Morir de éxito

No te preocupes, ni siquiera te darás cuenta. Entraré sigiloso con el aire en de cara, buscando esa encina de tres patas donde te gusta tumbarte en el mullido suelo de esa isla entre siembras donde este año tocan yeros, esos que tanto disfrutas atacando su jugosa raíz en los meses de estío.

Querido capreolus, ese terrible momento ha llegado: tenemos que despedirnos. Es tiempo del agridulce desenlace después de tantas jornadas juntos. Pensar que te he visto nacer, como hice con tus padres y abuelos, hace, pese a que resulte incomprensible, mucho más fácil este adiós. Aunque en mi memoria jamás desaparecerás, te llevaré conmigo allá donde vaya. Narraré tus andanzas cuan trovador sin cornamusa a todo aquel que preguntare tu historia. Nuestra historia. Ese duelo de ingenios donde me has ganado la partida tantas veces, hoy toca a su fin. Se acabó tu suerte.

◆ Filas sin procesar
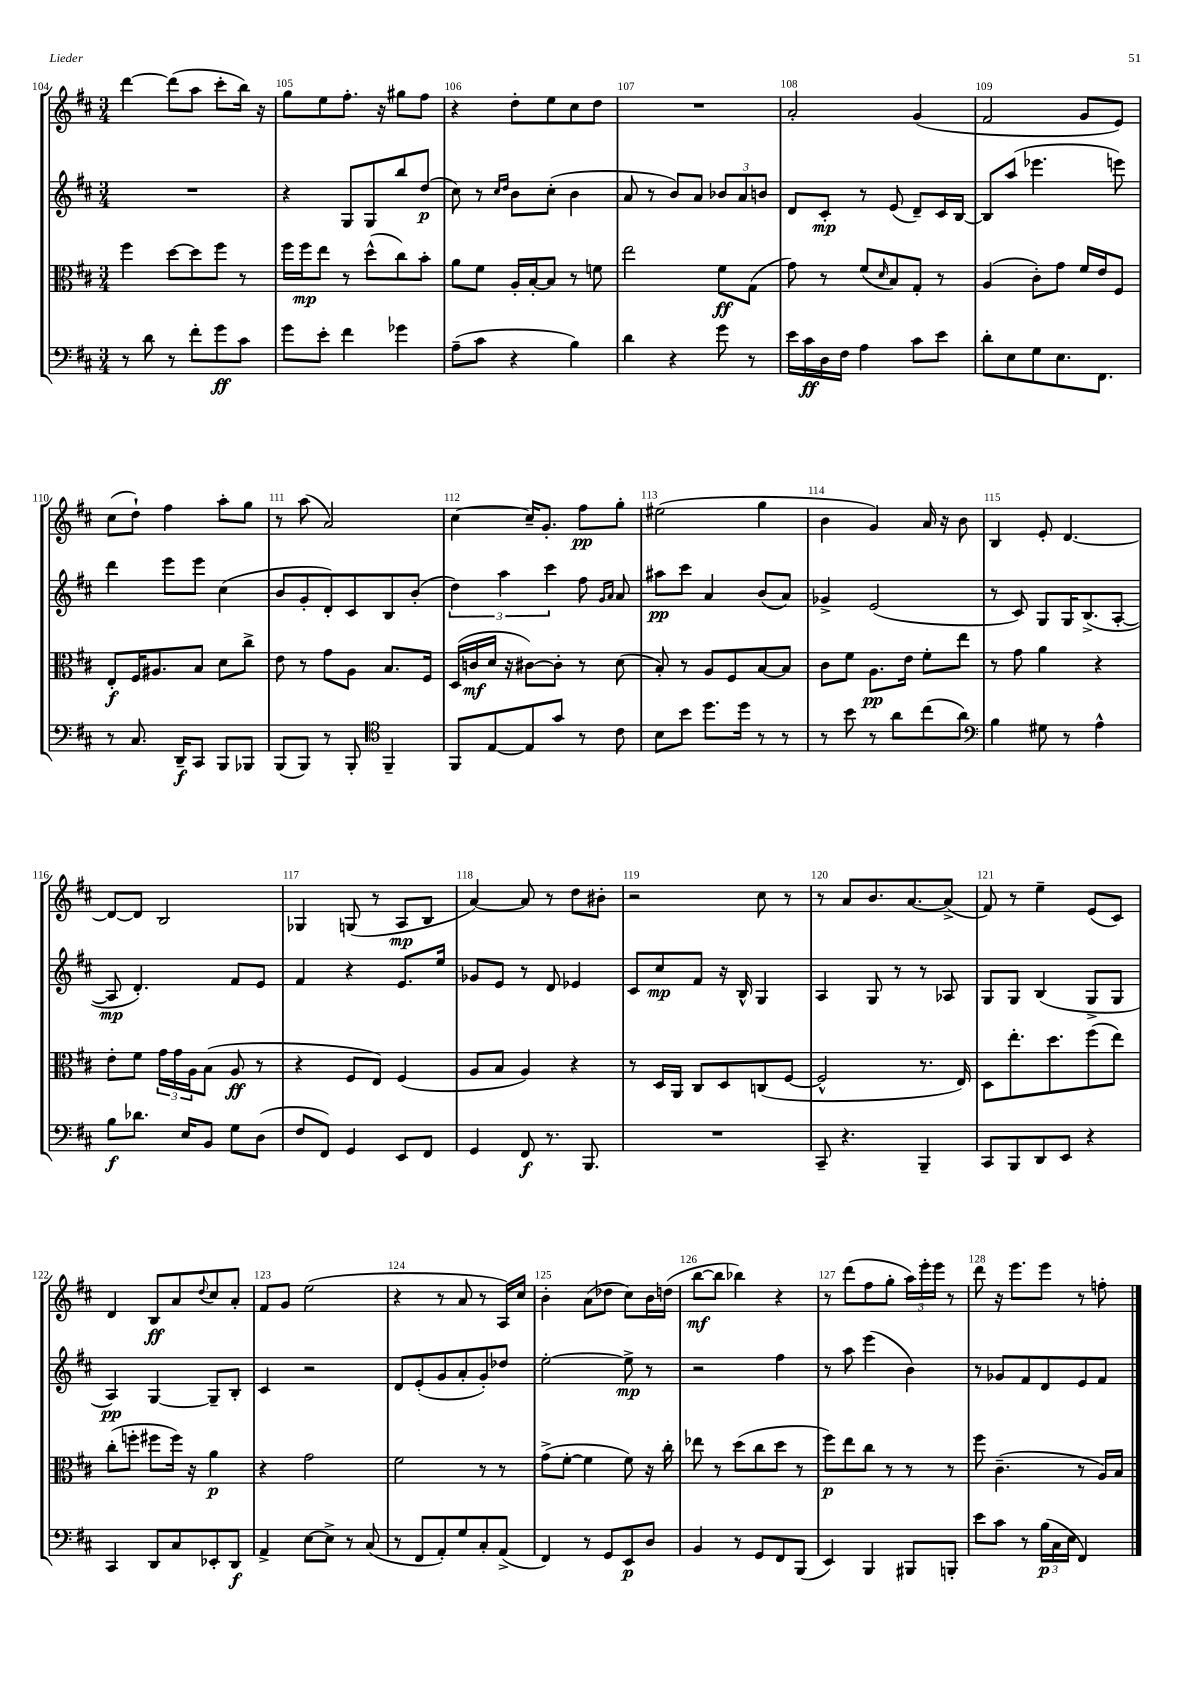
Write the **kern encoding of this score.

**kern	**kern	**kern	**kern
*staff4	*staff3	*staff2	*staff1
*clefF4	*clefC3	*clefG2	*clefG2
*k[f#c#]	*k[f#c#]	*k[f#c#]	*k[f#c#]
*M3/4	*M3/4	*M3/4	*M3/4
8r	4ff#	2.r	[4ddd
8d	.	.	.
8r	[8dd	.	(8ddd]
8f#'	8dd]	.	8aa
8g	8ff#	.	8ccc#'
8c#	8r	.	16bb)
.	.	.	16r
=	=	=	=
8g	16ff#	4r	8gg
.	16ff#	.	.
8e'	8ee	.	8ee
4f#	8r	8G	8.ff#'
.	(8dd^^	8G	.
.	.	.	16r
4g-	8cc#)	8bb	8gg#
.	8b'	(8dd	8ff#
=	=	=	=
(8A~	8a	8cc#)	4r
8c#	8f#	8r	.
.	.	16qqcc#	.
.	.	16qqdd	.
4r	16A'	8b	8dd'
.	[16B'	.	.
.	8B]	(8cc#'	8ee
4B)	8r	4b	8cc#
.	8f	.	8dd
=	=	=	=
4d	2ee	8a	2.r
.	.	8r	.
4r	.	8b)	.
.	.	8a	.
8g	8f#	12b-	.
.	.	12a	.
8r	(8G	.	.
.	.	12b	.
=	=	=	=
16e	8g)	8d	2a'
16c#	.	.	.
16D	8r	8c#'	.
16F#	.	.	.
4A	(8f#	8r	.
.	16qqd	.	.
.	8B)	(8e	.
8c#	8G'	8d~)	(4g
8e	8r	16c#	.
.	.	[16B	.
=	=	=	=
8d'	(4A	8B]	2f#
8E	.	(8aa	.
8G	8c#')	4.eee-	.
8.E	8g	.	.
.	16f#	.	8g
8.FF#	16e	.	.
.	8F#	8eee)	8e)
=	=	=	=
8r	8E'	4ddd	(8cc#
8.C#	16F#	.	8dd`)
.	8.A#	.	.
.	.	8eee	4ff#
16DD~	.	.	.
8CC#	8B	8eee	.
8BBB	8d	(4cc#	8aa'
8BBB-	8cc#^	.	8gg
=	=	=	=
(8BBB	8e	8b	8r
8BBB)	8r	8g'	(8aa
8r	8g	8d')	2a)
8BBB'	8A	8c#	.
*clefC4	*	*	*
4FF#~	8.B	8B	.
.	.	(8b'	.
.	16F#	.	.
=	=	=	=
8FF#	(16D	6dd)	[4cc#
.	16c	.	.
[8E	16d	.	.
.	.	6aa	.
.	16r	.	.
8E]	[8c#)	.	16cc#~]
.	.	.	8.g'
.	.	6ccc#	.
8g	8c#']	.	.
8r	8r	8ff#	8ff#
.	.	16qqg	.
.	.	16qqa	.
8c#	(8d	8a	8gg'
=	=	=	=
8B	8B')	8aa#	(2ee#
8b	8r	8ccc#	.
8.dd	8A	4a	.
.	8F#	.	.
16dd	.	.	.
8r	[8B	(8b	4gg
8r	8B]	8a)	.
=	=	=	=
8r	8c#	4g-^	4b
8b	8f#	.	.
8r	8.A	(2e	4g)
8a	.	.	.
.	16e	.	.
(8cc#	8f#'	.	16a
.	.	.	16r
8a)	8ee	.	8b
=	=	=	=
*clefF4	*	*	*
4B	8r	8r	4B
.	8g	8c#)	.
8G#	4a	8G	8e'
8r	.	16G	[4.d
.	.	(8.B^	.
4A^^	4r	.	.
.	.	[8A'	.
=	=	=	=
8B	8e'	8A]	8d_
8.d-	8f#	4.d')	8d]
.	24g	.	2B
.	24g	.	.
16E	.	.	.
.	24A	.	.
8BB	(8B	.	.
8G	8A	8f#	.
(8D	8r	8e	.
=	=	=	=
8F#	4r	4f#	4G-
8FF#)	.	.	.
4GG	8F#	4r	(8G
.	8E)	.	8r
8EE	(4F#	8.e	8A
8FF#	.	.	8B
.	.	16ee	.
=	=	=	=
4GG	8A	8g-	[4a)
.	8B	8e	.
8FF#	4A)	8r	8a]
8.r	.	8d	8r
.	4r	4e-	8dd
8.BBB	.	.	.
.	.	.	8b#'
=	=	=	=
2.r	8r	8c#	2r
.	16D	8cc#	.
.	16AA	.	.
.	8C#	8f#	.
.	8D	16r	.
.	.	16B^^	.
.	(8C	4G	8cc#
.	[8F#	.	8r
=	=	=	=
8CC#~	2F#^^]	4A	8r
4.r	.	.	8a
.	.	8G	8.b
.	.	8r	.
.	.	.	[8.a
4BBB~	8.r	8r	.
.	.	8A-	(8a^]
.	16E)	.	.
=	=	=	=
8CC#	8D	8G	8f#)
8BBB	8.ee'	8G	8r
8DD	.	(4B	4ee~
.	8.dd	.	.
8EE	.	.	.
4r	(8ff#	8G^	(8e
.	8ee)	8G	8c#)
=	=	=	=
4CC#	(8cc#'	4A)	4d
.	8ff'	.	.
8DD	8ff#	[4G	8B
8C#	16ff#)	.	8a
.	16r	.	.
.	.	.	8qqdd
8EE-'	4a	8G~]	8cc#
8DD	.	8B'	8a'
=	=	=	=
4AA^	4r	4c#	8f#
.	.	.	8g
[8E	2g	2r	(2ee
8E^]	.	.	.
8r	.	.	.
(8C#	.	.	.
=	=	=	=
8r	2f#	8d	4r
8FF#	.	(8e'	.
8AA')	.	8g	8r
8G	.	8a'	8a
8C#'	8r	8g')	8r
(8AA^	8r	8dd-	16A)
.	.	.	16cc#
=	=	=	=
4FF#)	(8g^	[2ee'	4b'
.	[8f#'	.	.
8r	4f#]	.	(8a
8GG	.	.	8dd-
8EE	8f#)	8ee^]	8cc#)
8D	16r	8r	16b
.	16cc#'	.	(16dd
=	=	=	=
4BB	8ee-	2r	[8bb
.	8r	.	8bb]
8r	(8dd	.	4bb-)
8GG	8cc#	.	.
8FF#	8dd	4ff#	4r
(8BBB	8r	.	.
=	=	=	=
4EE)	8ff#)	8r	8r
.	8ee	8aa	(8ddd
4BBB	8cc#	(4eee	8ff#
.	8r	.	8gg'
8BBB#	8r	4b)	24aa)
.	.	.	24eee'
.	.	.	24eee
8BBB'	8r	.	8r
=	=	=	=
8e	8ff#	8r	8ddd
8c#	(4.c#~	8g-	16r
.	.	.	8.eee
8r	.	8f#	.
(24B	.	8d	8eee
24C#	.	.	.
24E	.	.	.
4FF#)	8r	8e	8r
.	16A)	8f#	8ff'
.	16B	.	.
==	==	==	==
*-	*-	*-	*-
==
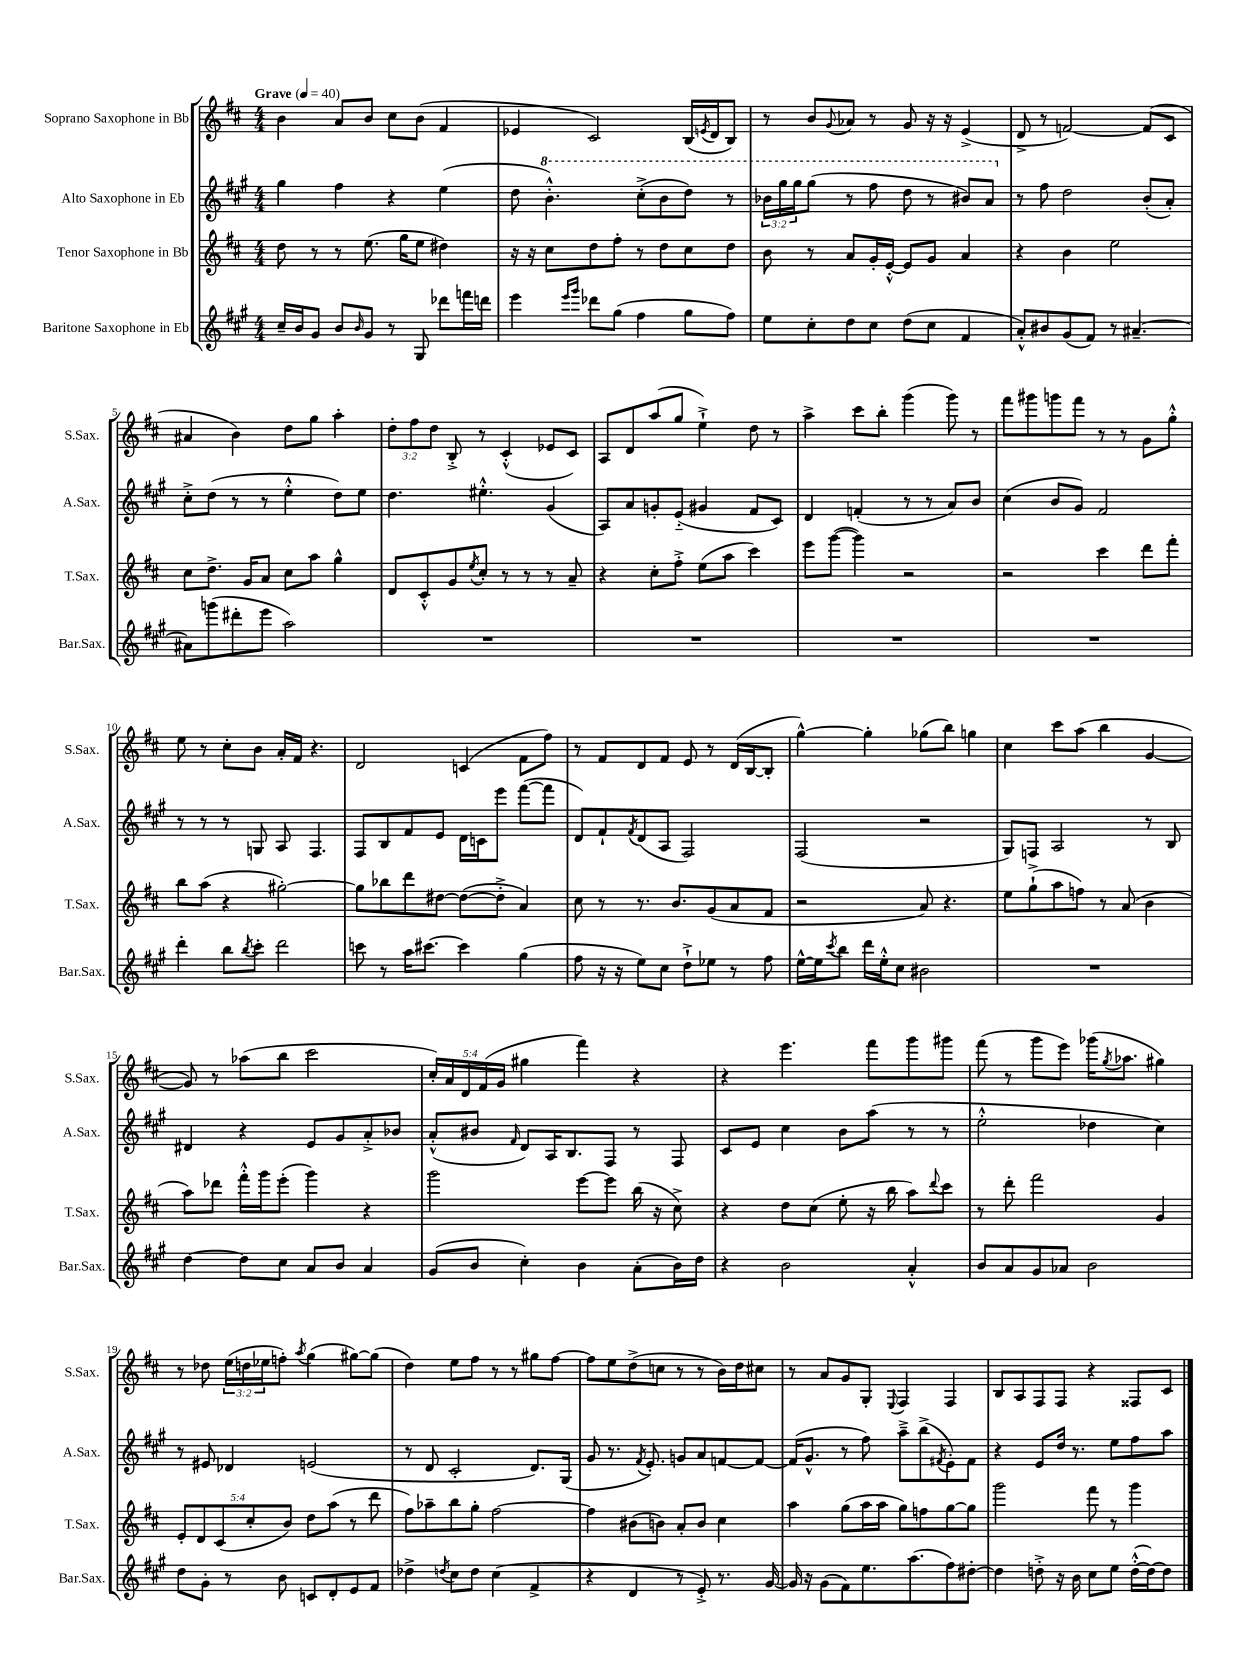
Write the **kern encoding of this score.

◆ Tarea breve A
Copia el fragmento del texto que comienza con la frase que contiene "Querido capreolus, ese" y acaba tras "acabó tu suerte.", rebautizando "capreolus" como "corzo".
◆ Tarea breve B
Convierte en una lista breve el párrafo del texto que empieza por "Querido capreolus" y conserva sus hechos principales.
Las filas no guardan ninguna relación con el texto.

◆ Resultado A
Querido corzo, ese terrible momento ha llegado: tenemos que despedirnos. Es tiempo del agridulce desenlace después de tantas jornadas juntos. Pensar que te he visto nacer, como hice con tus padres y abuelos, hace, pese a que resulte incomprensible, mucho más fácil este adiós. Aunque en mi memoria jamás desaparecerás, te llevaré conmigo allá donde vaya. Narraré tus andanzas cuan trovador sin cornamusa a todo aquel que preguntare tu historia. Nuestra historia. Ese duelo de ingenios donde me has ganado la partida tantas veces, hoy toca a su fin. Se acabó tu suerte.

◆ Resultado B
- Ha llegado el momento de despedirse del capreolus después de muchas jornadas juntos.
- Quien habla lo vio nacer, igual que a sus padres y abuelos, y eso hace más fácil el adiós.
- Nunca desaparecerá de su memoria y lo llevará consigo a donde vaya.
- Contará sus andanzas, la historia de ambos, a quien la pregunte.
- Hoy termina el duelo de ingenios en el que el capreolus ganó muchas veces: se acabó su suerte.